Top 4 tips for acing a firefighter interview

  1. Research first.

    It’s vital to take the time to learn about the U.S. Fire Administration’s  history, goals, values and people. Doing so conveys interest, passion and commitment — traits that can set you above the competition. 

    Some things to consider when researching a fire department to join:

    • The department’s mission and values: The first thing to consider is the department’s overall mission and values. This will give you an idea of their goals and priorities.
    • Response time and fire coverage area: It is important to know the department’s response time and the size of their coverage area. This will give you an idea of the workload and the potential risks you may face.
    • Staffing and training: Look into the department’s staffing levels and the types of training they offer to their firefighters. A well-trained and adequately staffed department is crucial for effective emergency response.
    • Equipment and technology: Firefighting requires specialized equipment and technology. Research the department’s resources and technology to ensure they have the necessary tools to perform their job effectively.
    • Safety protocols and procedures: Firefighting is a dangerous job, and it’s essential to work in a department that prioritizes safety. Look into their safety protocols and procedures to ensure they have a strong safety culture.
    • Community outreach and education: A good fire department should also be actively involved in the community and provide educational programs on fire safety and prevention. Look into their community outreach initiatives and see if they align with your values.
    • Reputation and reviews: Do some research on the department’s reputation and read reviews from current or former employees. This will give you insights into the department’s culture and work environment.
    • Opportunities for advancement: If you are looking for long-term employment, consider the department’s opportunities for career advancement and professional development.
    • Pay and benefits: As a firefighter, you deserve fair compensation and benefits for your hard work. Research the department’s pay structure and benefits package to ensure it meets your needs.
    • The fire department’s history and track record: Finally, look into the department’s history and track record. This will give you an idea of their experience and success in handling emergencies and serving the community.
  2. Practice your answers.

    Practice is critical. Practice for your interview by reviewing the most common job interview questions and prepare answers for possible firefighting-specific questions, like: 

    • How do you handle stressful situations? 
    • Can you give an example of a time when you had to work as part of a team in an emergency situation? 
    • How do you prioritize tasks during a fire emergency? 
    • What do you think are the most important qualities for a firefighter to have? 
    • How do you stay physically fit for the demands of the job?

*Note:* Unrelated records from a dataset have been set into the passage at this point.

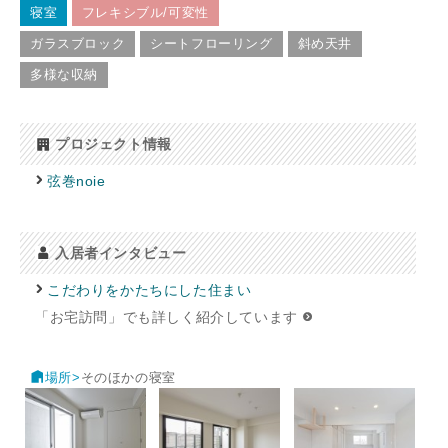
寝室
フレキシブル/可変性
ガラスブロック
シートフローリング
斜め天井
多様な収納
プロジェクト情報
弦巻noie
入居者インタビュー
こだわりをかたちにした住まい
「お宅訪問」でも詳しく紹介しています
場所>
そのほかの寝室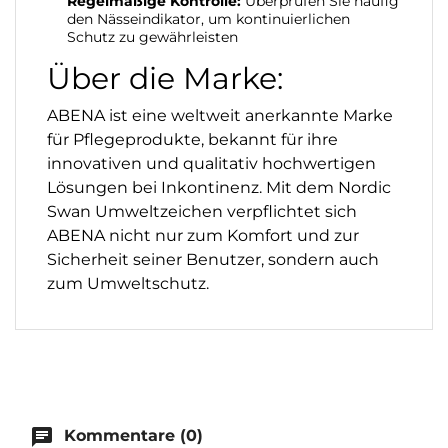
Regelmäßige Kontrolle:
Überprüfen Sie häufig
den Nässeindikator, um kontinuierlichen
Schutz zu gewährleisten
Über die Marke:
ABENA ist eine weltweit anerkannte Marke
für Pflegeprodukte, bekannt für ihre
innovativen und qualitativ hochwertigen
Lösungen bei Inkontinenz. Mit dem Nordic
Swan Umweltzeichen verpflichtet sich
ABENA nicht nur zum Komfort und zur
Sicherheit seiner Benutzer, sondern auch
zum Umweltschutz.
chat
Kommentare (0)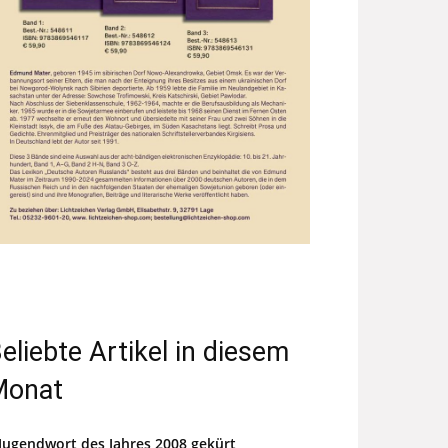
eliebte Artikel in diesem
Monat
Jugendwort des Jahres 2008 gekürt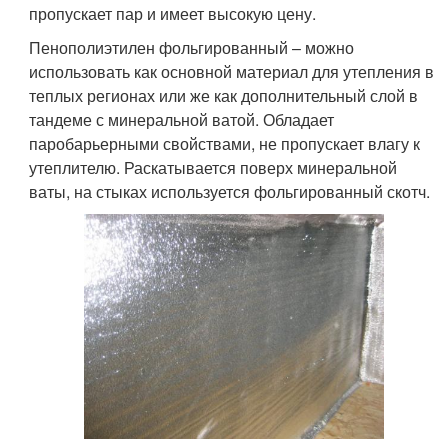
пропускает пар и имеет высокую цену.
Пенополиэтилен фольгированный – можно
использовать как основной материал для утепления в
теплых регионах или же как дополнительный слой в
тандеме с минеральной ватой. Обладает
паробарьерными свойствами, не пропускает влагу к
утеплителю. Раскатывается поверх минеральной
ваты, на стыках используется фольгированный скотч.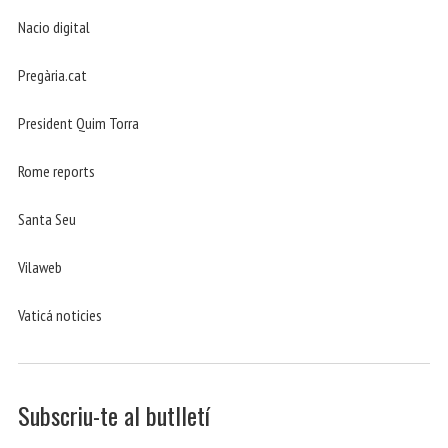
Nacio digital
Pregària.cat
President Quim Torra
Rome reports
Santa Seu
Vilaweb
Vaticá noticies
Subscriu-te al butlletí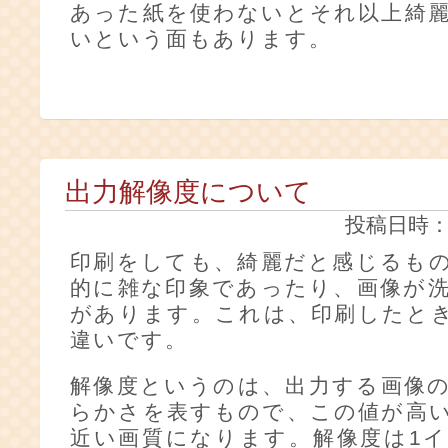
あった紙を使わないとそれ以上綺
いという面もあります。
出力解像度について
投稿日時：20
印刷をしても、綺麗だと感じるも
的に雑な印象であったり、画像が
があります。これは、印刷したと
違いです。
解像度というのは、出力する画像
らかさを表すもので、この値が高
近い画質になります。解像度は1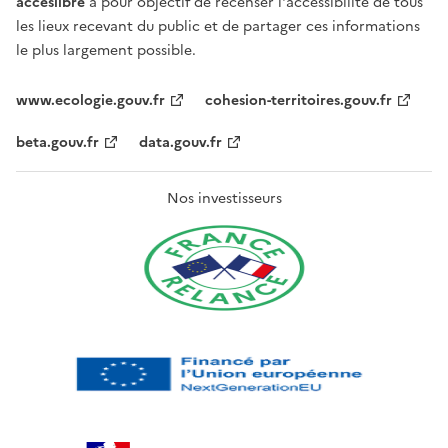
acceslibre
a pour objectif de recenser l'accessibilité de tous
les lieux recevant du public et de partager ces informations
le plus largement possible.
www.ecologie.gouv.fr
cohesion-territoires.gouv.fr
beta.gouv.fr
data.gouv.fr
Nos investisseurs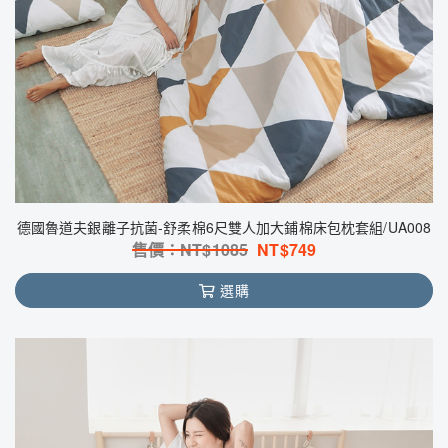
德國魯道夫銀離子抗菌-舒柔棉6尺雙人加大鋪棉床包枕套組/UA008
售價：NT$
1085
NT$
749
選購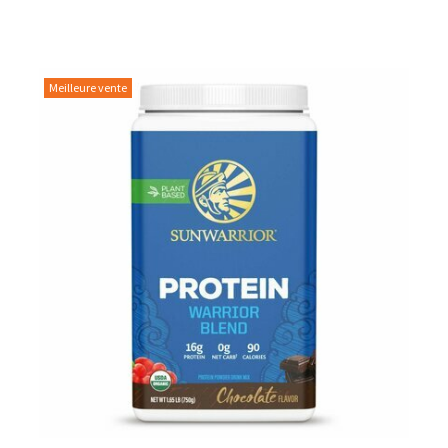
Pour les accros au chocolat qui veulent booster leurs
journées avec goût et équilibre.
Découvrir le
Mocha Glacé Protéiné
Meilleure vente
🍵 MATCHA LATTE GLACÉ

    Write down two or three possible answers for each question, then practice answering them with a friend. 

  3. Prepare questions to ask during the interview.

    After the hiring manager and potential colleagues question you, they will likely offer for you to ask them some questions. Always have at least three for each person you speak with; doing so shows that you’re interested and have been paying close attention.

    Some questions you might ask a hiring manager when interviewing for a firefighter job are: 

    • What specific training and certifications do you require for firefighters in this department?
    • Can you tell me about the department’s response times and protocols for emergency calls?
    • How does the department prioritize and allocate resources during a large-scale fire or emergency situation?
    • What types of equipment and technology does the department use for fire suppression and rescue operations?
    • How often does the department conduct training and drills for firefighters to maintain their skills and knowledge?
  4. Gather references

    Have professional references ready during your interview. It comes in handy, especially if the hiring manager offers you the job on the spot. Make a list of two former colleagues and a former manager willing to speak highly about your abilities to perform the firefighter job.